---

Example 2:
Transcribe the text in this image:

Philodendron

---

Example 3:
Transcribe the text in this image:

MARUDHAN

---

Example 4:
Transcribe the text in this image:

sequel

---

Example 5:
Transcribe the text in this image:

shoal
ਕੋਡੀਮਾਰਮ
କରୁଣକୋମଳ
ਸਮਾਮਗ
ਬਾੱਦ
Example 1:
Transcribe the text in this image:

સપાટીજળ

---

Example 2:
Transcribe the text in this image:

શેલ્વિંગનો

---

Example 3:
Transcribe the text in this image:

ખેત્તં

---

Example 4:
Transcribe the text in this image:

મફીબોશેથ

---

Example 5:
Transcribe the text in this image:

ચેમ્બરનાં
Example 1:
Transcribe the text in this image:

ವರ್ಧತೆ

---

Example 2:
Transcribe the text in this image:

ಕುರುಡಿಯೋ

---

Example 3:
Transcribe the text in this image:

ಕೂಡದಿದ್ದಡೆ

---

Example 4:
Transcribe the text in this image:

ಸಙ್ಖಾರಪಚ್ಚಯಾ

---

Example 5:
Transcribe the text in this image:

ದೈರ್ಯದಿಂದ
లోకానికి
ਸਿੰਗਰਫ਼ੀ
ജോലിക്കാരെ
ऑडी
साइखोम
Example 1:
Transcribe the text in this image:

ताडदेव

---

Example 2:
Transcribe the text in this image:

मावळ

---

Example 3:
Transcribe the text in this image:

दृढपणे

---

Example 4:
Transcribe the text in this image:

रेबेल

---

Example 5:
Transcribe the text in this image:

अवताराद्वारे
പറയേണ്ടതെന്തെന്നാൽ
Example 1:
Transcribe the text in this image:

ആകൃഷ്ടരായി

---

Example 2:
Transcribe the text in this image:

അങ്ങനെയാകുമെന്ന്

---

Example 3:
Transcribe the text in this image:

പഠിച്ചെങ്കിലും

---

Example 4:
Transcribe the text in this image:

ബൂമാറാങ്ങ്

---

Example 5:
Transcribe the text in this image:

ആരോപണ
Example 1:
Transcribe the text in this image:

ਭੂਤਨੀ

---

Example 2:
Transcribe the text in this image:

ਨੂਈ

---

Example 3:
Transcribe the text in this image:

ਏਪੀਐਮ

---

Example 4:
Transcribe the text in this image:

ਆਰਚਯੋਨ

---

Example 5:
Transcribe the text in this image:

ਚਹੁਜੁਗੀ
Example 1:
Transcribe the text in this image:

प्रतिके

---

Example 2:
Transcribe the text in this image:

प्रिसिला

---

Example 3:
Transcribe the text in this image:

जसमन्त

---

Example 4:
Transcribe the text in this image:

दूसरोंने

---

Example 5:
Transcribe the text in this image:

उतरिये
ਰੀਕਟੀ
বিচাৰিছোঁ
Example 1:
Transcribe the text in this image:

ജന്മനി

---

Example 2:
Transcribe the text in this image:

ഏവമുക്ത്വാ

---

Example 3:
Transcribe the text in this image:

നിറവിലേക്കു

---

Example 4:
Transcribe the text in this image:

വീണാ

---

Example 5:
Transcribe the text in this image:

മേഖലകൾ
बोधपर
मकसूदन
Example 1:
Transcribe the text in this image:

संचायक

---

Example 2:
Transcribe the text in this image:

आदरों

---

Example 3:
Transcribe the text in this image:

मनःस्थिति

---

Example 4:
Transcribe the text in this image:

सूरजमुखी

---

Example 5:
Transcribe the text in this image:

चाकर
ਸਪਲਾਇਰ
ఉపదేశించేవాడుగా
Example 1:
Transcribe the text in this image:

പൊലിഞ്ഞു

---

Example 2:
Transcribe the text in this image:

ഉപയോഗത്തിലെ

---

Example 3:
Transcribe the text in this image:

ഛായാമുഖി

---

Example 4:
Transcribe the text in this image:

# What you are asked to do
Every line of the data should be output exactly as it was given.

# Written solution
---

Example 2:
Transcribe the text in this image:

Philodendron

---

Example 3:
Transcribe the text in this image:

MARUDHAN

---

Example 4:
Transcribe the text in this image:

sequel

---

Example 5:
Transcribe the text in this image:

shoal
ਕੋਡੀਮਾਰਮ
କରୁଣକୋମଳ
ਸਮਾਮਗ
ਬਾੱਦ
Example 1:
Transcribe the text in this image:

સપાટીજળ

---

Example 2:
Transcribe the text in this image:

શેલ્વિંગનો

---

Example 3:
Transcribe the text in this image:

ખેત્તં

---

Example 4:
Transcribe the text in this image:

મફીબોશેથ

---

Example 5:
Transcribe the text in this image:

ચેમ્બરનાં
Example 1:
Transcribe the text in this image:

ವರ್ಧತೆ

---

Example 2:
Transcribe the text in this image:

ಕುರುಡಿಯೋ

---

Example 3:
Transcribe the text in this image:

ಕೂಡದಿದ್ದಡೆ

---

Example 4:
Transcribe the text in this image:

ಸಙ್ಖಾರಪಚ್ಚಯಾ

---

Example 5:
Transcribe the text in this image:

ದೈರ್ಯದಿಂದ
లోకానికి
ਸਿੰਗਰਫ਼ੀ
ജോലിക്കാരെ
ऑडी
साइखोम
Example 1:
Transcribe the text in this image:

ताडदेव

---

Example 2:
Transcribe the text in this image:

मावळ

---

Example 3:
Transcribe the text in this image:

दृढपणे

---

Example 4:
Transcribe the text in this image:

रेबेल

---

Example 5:
Transcribe the text in this image:

अवताराद्वारे
പറയേണ്ടതെന്തെന്നാൽ
Example 1:
Transcribe the text in this image:

ആകൃഷ്ടരായി

---

Example 2:
Transcribe the text in this image:

അങ്ങനെയാകുമെന്ന്

---

Example 3:
Transcribe the text in this image:

പഠിച്ചെങ്കിലും

---

Example 4:
Transcribe the text in this image:

ബൂമാറാങ്ങ്

---

Example 5:
Transcribe the text in this image:

ആരോപണ
Example 1:
Transcribe the text in this image:

ਭੂਤਨੀ

---

Example 2:
Transcribe the text in this image:

ਨੂਈ

---

Example 3:
Transcribe the text in this image:

ਏਪੀਐਮ

---

Example 4:
Transcribe the text in this image:

ਆਰਚਯੋਨ

---

Example 5:
Transcribe the text in this image:

ਚਹੁਜੁਗੀ
Example 1:
Transcribe the text in this image:

प्रतिके

---

Example 2:
Transcribe the text in this image:

प्रिसिला

---

Example 3:
Transcribe the text in this image:

जसमन्त

---

Example 4:
Transcribe the text in this image:

दूसरोंने

---

Example 5:
Transcribe the text in this image:

उतरिये
ਰੀਕਟੀ
বিচাৰিছোঁ
Example 1:
Transcribe the text in this image:

ജന്മനി

---

Example 2:
Transcribe the text in this image:

ഏവമുക്ത്വാ

---

Example 3:
Transcribe the text in this image:

നിറവിലേക്കു

---

Example 4:
Transcribe the text in this image:

വീണാ

---

Example 5:
Transcribe the text in this image:

മേഖലകൾ
बोधपर
मकसूदन
Example 1:
Transcribe the text in this image:

संचायक

---

Example 2:
Transcribe the text in this image:

आदरों

---

Example 3:
Transcribe the text in this image:

मनःस्थिति

---

Example 4:
Transcribe the text in this image:

सूरजमुखी

---

Example 5:
Transcribe the text in this image:

चाकर
ਸਪਲਾਇਰ
ఉపదేశించేవాడుగా
Example 1:
Transcribe the text in this image:

പൊലിഞ്ഞു

---

Example 2:
Transcribe the text in this image:

ഉപയോഗത്തിലെ

---

Example 3:
Transcribe the text in this image:

ഛായാമുഖി

---

Example 4:
Transcribe the text in this image:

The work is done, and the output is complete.